## Okunacak Bölüm:
►

En Sıcak Konular

Muharrem Günay

Sıddıkoğlu
Muharrem Günay
3 Şubat 2020

Tevekkül: Çalışmak Nafile Namazdan Daha Kıymetlidir (3)



Rasûl-i Ekrem sallallahu aleyhi ve sellem, bir tatlı su kenarına çekilip ibâdet etmeyi arzu eden bir kimseye şu cevabı vermişti:
- Öyle yapma, çünkü sizden birinizin Allah yolunda çalışması yetmiş sene (nafile) namaz kılmakdan daha faziletlidir.(Müsned, 2, 524)

◄

## Girdiler:
►

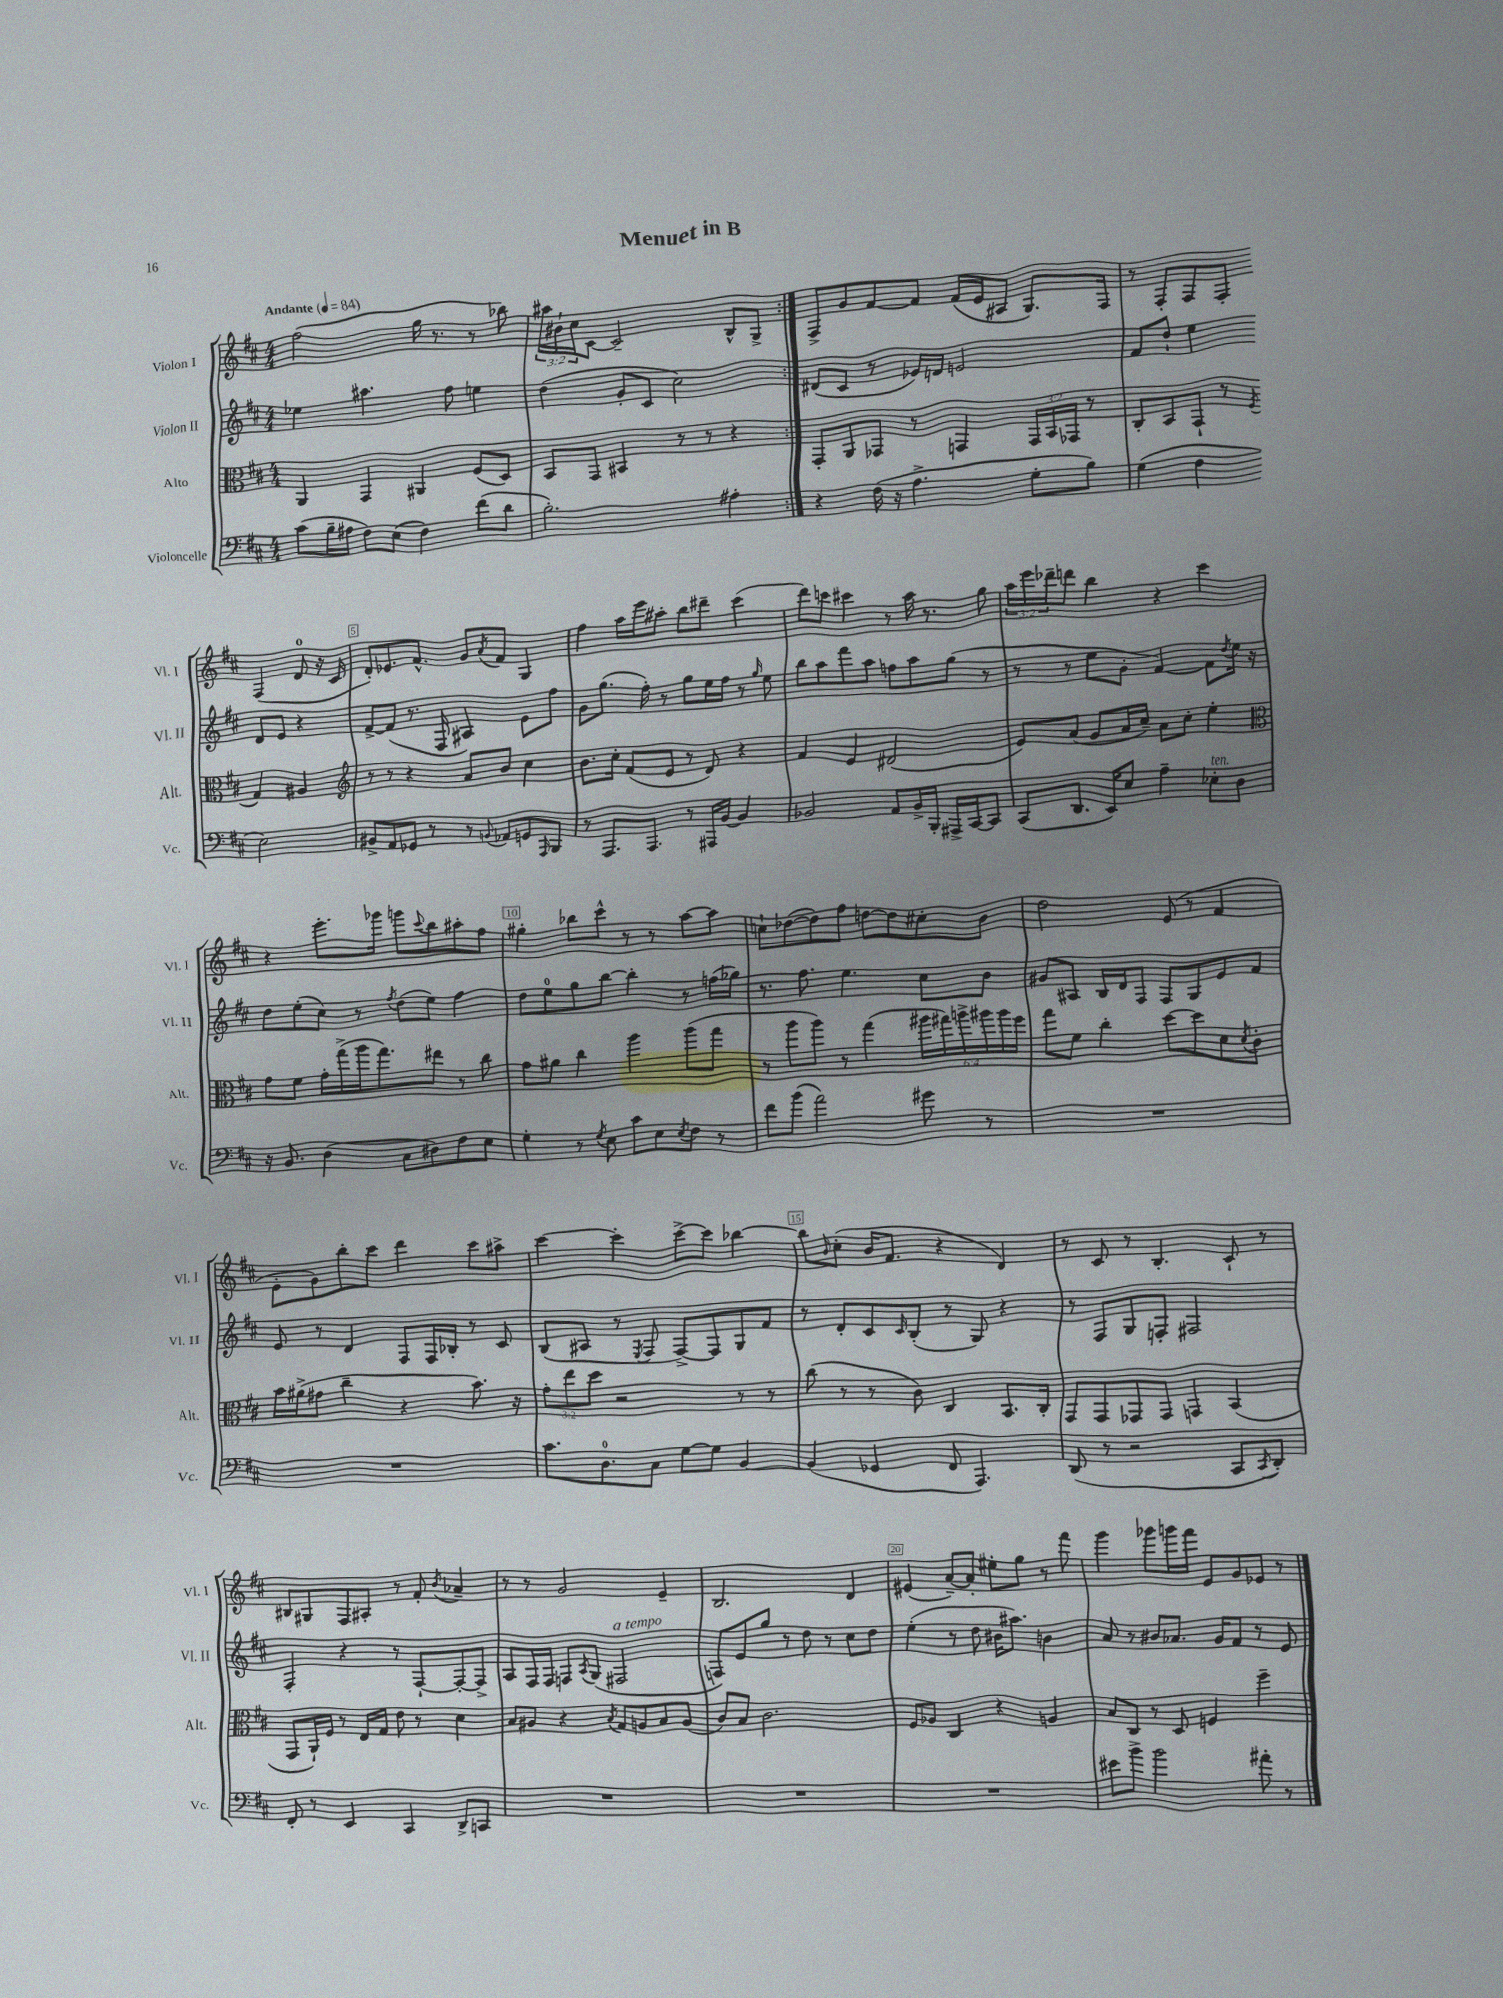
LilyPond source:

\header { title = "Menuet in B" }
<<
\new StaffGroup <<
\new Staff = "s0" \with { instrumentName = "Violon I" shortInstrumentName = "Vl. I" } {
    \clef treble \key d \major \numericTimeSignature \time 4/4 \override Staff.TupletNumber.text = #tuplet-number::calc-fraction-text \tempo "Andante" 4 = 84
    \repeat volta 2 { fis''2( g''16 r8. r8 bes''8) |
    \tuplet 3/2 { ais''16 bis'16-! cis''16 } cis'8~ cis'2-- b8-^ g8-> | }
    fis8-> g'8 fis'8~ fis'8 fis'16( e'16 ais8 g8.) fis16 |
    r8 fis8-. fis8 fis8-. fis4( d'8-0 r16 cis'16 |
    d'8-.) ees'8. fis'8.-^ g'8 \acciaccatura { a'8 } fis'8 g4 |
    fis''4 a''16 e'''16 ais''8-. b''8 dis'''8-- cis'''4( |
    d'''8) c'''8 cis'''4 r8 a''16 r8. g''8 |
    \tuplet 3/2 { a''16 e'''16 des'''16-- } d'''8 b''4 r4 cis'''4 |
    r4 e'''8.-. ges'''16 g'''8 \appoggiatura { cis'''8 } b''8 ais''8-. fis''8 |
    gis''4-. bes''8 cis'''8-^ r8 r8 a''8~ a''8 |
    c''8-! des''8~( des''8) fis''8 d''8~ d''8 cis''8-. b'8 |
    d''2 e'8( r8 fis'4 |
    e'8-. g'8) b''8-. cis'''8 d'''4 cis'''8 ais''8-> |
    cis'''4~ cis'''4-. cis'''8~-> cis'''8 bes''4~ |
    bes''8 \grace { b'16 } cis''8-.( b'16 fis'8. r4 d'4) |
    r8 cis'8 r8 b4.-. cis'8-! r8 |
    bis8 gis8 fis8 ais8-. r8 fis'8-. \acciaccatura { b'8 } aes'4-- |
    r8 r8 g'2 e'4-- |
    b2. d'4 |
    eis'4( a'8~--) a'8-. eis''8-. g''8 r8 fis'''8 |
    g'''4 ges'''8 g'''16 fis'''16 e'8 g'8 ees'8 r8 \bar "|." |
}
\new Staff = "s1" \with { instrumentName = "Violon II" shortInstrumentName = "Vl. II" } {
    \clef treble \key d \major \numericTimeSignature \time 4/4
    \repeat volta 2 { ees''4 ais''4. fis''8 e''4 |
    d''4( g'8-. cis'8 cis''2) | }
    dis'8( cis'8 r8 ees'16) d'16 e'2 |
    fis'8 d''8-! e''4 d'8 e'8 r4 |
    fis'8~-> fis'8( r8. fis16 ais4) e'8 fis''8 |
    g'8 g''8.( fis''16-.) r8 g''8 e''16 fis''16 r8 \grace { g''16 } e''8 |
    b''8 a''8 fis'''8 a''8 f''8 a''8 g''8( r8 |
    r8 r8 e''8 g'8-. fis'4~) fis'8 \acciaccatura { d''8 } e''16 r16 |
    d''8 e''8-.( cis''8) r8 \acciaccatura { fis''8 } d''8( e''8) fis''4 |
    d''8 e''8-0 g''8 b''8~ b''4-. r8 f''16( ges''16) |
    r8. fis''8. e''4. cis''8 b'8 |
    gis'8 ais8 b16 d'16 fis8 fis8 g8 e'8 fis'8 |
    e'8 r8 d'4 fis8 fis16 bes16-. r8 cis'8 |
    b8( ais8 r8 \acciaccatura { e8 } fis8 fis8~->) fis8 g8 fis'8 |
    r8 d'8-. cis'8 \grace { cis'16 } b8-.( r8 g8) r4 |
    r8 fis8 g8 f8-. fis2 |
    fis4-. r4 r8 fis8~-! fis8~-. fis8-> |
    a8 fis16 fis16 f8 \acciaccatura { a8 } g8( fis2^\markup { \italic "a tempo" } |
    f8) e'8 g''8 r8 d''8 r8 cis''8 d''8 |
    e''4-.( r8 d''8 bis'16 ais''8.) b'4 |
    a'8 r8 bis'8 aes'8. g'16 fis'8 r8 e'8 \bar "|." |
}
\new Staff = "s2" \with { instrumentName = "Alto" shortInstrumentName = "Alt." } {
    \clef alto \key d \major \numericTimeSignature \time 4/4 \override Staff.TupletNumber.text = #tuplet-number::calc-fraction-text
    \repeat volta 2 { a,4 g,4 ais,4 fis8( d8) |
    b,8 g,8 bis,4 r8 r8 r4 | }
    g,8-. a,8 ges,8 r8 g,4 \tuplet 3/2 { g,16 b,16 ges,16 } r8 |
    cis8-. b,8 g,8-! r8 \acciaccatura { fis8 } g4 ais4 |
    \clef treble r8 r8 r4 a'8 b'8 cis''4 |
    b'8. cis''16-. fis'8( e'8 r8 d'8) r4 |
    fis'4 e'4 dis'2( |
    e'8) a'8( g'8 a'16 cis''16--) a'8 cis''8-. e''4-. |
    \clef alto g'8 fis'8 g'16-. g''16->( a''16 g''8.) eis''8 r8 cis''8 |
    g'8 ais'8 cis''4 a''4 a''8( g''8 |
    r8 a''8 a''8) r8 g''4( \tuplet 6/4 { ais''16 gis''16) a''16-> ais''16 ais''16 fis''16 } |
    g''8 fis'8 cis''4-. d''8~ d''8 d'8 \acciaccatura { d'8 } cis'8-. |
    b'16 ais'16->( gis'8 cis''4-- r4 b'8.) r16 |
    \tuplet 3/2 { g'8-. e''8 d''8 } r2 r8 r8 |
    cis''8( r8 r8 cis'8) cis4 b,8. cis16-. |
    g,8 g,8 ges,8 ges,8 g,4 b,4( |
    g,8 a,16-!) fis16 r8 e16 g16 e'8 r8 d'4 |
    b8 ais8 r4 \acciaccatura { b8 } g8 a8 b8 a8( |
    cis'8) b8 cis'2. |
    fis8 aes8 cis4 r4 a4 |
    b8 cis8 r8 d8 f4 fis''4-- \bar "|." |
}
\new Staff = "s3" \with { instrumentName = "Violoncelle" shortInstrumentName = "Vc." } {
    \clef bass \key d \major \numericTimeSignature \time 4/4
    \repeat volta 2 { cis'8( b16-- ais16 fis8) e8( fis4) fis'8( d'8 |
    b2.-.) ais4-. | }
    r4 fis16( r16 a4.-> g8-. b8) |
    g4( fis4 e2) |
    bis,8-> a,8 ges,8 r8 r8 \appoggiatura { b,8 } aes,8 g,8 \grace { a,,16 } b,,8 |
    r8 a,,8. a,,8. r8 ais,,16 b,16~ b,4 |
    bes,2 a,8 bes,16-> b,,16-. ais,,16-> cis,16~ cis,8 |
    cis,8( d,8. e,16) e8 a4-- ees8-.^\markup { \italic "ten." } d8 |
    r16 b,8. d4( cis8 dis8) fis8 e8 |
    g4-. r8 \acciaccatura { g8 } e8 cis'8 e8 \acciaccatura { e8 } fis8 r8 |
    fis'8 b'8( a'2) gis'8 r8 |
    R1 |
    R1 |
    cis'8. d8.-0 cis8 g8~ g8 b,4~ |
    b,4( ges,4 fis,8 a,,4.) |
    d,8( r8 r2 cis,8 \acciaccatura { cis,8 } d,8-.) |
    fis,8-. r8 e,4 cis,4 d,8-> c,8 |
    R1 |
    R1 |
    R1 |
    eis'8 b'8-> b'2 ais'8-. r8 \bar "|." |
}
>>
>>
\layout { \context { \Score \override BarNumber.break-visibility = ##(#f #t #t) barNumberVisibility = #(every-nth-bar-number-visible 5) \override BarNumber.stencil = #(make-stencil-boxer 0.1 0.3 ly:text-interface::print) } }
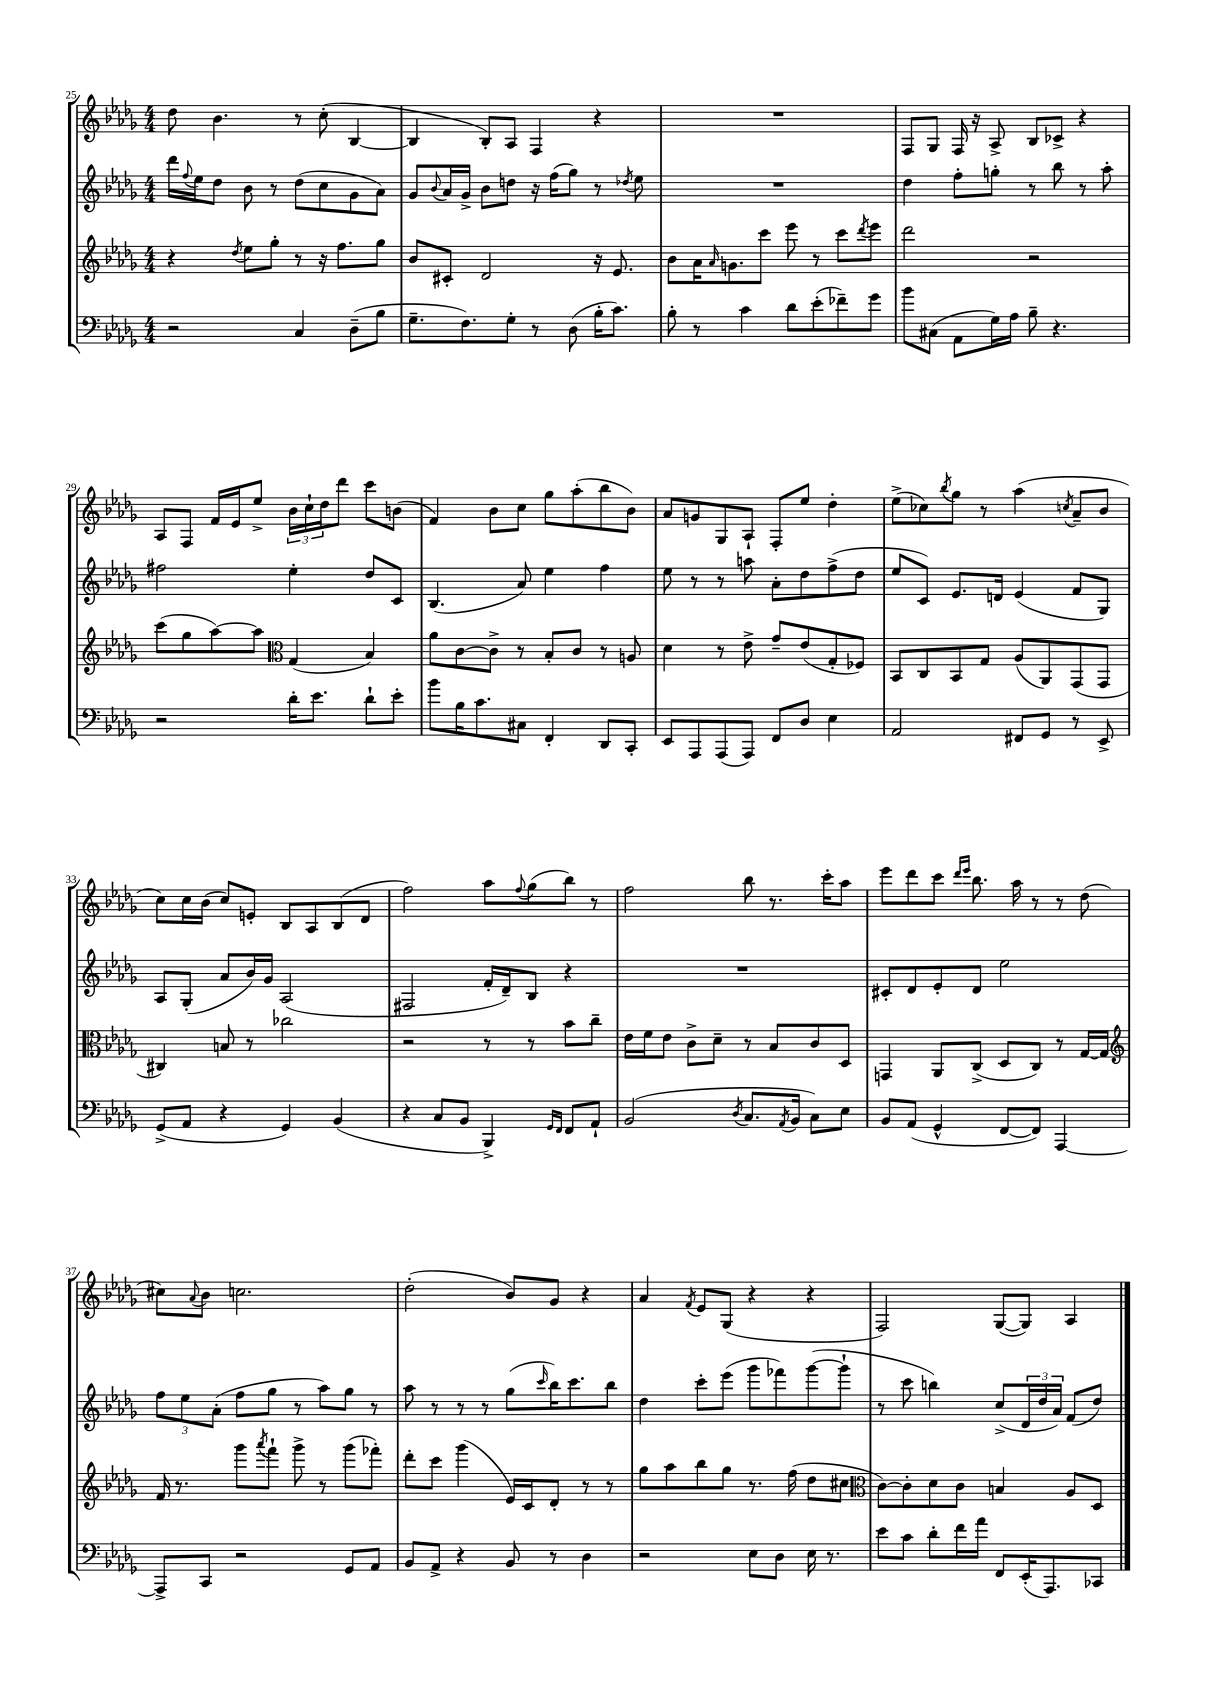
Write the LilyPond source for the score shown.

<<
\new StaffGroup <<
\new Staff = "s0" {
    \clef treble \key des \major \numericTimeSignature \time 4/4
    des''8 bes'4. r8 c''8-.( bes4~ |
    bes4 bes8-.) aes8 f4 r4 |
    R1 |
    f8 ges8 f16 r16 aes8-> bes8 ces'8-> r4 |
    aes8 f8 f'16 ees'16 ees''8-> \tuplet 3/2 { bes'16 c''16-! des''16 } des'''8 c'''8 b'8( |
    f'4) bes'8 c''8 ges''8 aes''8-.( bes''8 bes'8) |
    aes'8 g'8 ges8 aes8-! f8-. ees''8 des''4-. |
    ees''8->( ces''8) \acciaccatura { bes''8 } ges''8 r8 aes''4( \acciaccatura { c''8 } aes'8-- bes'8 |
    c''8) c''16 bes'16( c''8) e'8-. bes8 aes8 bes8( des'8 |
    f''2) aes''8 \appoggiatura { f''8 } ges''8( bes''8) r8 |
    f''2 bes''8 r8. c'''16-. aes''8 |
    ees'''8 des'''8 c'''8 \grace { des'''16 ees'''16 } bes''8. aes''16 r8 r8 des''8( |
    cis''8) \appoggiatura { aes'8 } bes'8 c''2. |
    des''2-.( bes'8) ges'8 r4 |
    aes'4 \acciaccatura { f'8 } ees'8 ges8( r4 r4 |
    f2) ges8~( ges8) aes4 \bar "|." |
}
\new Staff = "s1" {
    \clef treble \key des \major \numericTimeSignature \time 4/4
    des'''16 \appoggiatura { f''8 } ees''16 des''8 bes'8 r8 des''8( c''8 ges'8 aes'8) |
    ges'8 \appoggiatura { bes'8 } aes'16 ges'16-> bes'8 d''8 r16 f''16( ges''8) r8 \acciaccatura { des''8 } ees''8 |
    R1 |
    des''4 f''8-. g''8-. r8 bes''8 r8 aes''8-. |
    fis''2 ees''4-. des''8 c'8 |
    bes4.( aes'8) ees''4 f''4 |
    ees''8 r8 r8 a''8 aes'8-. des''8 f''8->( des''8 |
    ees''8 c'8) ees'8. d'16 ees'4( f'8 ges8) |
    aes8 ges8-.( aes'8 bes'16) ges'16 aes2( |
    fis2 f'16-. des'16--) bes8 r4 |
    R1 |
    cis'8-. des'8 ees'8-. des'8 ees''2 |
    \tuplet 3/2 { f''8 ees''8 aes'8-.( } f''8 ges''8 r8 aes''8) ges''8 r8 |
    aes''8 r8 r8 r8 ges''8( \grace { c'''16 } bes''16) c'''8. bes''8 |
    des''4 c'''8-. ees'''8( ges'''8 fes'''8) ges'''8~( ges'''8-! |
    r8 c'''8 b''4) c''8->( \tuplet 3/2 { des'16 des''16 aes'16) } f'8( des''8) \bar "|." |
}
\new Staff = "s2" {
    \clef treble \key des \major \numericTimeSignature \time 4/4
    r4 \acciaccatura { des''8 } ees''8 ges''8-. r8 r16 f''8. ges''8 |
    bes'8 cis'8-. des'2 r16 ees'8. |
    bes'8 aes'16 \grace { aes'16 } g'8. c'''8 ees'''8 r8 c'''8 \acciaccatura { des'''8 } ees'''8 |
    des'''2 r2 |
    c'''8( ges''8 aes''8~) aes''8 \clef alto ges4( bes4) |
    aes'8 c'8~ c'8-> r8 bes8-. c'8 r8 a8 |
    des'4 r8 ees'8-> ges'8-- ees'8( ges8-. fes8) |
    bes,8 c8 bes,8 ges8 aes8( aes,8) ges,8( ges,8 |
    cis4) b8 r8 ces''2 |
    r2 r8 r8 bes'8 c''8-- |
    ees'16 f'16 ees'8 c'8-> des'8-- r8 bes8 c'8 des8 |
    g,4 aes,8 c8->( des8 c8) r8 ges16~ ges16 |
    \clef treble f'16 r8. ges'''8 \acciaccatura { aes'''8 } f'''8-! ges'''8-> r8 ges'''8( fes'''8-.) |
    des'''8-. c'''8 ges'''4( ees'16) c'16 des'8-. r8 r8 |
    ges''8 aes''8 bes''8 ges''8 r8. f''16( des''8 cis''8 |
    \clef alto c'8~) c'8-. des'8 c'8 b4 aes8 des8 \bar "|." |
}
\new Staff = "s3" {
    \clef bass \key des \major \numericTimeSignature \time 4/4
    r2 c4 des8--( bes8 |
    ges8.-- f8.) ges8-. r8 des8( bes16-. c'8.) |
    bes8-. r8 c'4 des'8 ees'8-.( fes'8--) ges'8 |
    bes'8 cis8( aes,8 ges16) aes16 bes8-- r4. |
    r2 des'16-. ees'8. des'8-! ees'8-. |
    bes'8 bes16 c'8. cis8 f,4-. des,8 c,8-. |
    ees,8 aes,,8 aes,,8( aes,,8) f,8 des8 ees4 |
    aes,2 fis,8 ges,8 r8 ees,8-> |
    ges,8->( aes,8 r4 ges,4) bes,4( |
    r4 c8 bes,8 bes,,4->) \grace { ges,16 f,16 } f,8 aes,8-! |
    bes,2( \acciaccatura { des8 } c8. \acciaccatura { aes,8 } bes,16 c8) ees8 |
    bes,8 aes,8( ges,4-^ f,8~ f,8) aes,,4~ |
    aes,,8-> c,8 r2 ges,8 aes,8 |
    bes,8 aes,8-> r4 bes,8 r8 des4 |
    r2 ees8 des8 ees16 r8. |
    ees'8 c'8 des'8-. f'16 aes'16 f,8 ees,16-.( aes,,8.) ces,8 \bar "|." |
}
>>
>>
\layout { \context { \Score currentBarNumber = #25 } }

◄

## Yazılı Görevler:
a - Okunacak bölüme göre aşağıdaki soruları yanıtlayın.
(i) Bölümde hangi tarih yer alıyor?
(ii) Rasûl-i Ekrem'in cevap verdiği kimse ibadet etmek için nereye çekilmeyi arzu ediyordu?
(iii) Allah yolunda çalışmak kaç sene nafile namaz kılmaktan daha faziletli olarak belirtiliyor?
b - Okunacak bölümde "En Sıcak Konular" sözcükleriyle açılıp "faziletlidir.(Müsned, 2, 524)" sözcükleriyle kapanan kısmı, "yetmiş" ifadesini "kırk" ile değiştirerek yeniden yazın.
c - Okunacak bölümdeki "Öyle yapma, çünkü sizden birinizin Allah yolunda çalışması yetmiş sene (nafile) namaz kılmakdan daha faziletlidir." cümlesini İngilizceye çevirin.

## Görev Çözümleri:
a -
(i) 3 Şubat 2020
(ii) Bir tatlı su kenarına
(iii) Yetmiş sene

b -
En Sıcak Konular

Muharrem Günay

Sıddıkoğlu
Muharrem Günay
3 Şubat 2020

Tevekkül: Çalışmak Nafile Namazdan Daha Kıymetlidir (3)



Rasûl-i Ekrem sallallahu aleyhi ve sellem, bir tatlı su kenarına çekilip ibâdet etmeyi arzu eden bir kimseye şu cevabı vermişti:
- Öyle yapma, çünkü sizden birinizin Allah yolunda çalışması kırk sene (nafile) namaz kılmakdan daha faziletlidir.(Müsned, 2, 524)

c - Do not do that, for one of you working in the way of Allah is more virtuous than performing (voluntary) prayer for seventy years.